E não demorou a mostrar que as medalhas iam fazer parte da sua vida. No ano passado, quando foi ao troféu Borrufa, em Andorra, veio de lá com três ouros. Passou por todas as etapas da formação com vitórias ou pódios até que subiu ao escalão principal com 16 anos. Agora, prepara-se para representar Portugal no mundial - está entre as dez melhores da época -, mas garante que não está nada ansiosa: "Não é do meu feitio ficar ansiosa. Nervosa? Talvez na hora da competição, afinal é um acontecimento mundial e muito mediático."
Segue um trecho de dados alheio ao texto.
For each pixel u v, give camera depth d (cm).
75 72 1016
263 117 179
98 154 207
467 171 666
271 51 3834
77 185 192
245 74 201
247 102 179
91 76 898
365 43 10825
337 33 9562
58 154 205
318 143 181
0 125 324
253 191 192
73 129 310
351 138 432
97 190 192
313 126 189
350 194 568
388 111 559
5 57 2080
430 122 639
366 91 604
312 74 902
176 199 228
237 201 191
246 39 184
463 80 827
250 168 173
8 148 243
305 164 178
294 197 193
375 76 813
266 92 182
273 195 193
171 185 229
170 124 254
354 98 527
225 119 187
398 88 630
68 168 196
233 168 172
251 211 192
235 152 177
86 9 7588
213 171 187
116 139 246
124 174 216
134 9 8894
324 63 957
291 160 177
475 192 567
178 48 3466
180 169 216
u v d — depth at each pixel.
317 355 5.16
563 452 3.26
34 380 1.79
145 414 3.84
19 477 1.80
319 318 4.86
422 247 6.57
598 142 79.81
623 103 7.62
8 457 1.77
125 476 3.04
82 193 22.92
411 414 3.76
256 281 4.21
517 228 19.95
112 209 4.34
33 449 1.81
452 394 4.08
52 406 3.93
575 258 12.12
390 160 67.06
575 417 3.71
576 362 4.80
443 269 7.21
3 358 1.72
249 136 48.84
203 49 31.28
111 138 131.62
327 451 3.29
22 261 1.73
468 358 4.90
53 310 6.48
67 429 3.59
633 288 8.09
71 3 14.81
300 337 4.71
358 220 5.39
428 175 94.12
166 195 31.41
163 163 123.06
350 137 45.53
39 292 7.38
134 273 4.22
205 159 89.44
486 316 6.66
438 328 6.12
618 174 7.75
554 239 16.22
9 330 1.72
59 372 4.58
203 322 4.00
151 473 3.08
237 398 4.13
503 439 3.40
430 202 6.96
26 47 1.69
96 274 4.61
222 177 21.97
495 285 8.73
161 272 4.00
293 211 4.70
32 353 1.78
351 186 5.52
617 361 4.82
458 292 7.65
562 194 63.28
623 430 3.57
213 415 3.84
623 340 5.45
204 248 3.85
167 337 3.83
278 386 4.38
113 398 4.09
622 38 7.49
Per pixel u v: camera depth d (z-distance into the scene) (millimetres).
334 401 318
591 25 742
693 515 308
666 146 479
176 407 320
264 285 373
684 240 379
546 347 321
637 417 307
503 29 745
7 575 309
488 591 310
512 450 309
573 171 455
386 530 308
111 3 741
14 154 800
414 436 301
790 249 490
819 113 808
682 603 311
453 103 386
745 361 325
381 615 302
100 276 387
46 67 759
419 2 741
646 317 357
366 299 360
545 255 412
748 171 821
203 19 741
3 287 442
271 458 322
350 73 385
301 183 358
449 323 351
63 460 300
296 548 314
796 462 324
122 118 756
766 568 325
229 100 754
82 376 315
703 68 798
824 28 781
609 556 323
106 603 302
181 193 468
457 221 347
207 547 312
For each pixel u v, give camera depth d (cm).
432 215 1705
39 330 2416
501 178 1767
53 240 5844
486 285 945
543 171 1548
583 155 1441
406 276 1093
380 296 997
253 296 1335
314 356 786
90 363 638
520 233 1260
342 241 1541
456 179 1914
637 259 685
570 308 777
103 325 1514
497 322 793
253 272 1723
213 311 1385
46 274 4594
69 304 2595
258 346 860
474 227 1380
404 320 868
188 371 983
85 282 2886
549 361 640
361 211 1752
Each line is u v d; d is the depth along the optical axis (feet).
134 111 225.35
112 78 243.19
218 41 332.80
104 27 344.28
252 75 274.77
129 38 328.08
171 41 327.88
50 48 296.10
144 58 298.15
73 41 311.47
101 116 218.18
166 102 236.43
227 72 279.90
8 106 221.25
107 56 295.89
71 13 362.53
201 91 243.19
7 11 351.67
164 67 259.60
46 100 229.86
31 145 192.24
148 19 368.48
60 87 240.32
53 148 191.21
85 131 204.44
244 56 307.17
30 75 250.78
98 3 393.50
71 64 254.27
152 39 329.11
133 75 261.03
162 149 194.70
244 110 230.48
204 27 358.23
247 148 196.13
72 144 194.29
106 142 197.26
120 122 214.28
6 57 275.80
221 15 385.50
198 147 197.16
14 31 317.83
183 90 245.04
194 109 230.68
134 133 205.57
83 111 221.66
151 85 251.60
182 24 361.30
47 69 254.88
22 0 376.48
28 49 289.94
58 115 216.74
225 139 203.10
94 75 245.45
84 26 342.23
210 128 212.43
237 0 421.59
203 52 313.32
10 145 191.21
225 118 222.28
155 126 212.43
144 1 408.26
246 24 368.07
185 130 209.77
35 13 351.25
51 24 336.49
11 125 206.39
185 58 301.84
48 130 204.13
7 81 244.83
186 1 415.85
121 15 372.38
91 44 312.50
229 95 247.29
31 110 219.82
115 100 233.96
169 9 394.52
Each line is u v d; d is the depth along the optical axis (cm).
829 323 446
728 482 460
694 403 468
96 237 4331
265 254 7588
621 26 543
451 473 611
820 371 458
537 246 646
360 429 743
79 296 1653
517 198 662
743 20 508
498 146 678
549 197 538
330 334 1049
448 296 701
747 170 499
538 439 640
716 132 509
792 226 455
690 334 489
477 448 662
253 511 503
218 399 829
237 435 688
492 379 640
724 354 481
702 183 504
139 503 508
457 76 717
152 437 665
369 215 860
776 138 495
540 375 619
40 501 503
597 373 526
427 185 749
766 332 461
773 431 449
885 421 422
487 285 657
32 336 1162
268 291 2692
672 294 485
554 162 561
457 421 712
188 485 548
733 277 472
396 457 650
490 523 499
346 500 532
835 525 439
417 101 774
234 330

As recentes participações nas taças do mundo em Courchevel, França, e em Flachau, Áustria, permitiram-lhe familiarizar-se com eventos de nível mundial. Aliás, Vanina garante que desde os 5 anos que está "constantemente em espírito de competição", pois deseja estar sempre ao melhor nível: "Tenho a sorte de viver junto a Vallée en Savoie (Alpes), onde as oportunidades de treino são muitas. Treino durante o ano todo e faço estágios no verão e no outono. A maior dificuldade para treinar deve-se ao facto de o meu pai, que é monitor de esqui na ESF 1850 de Courchevel, ter de trabalhar para ganhar a vida e pagar o meu equipamento desportivo e as nossas deslocações."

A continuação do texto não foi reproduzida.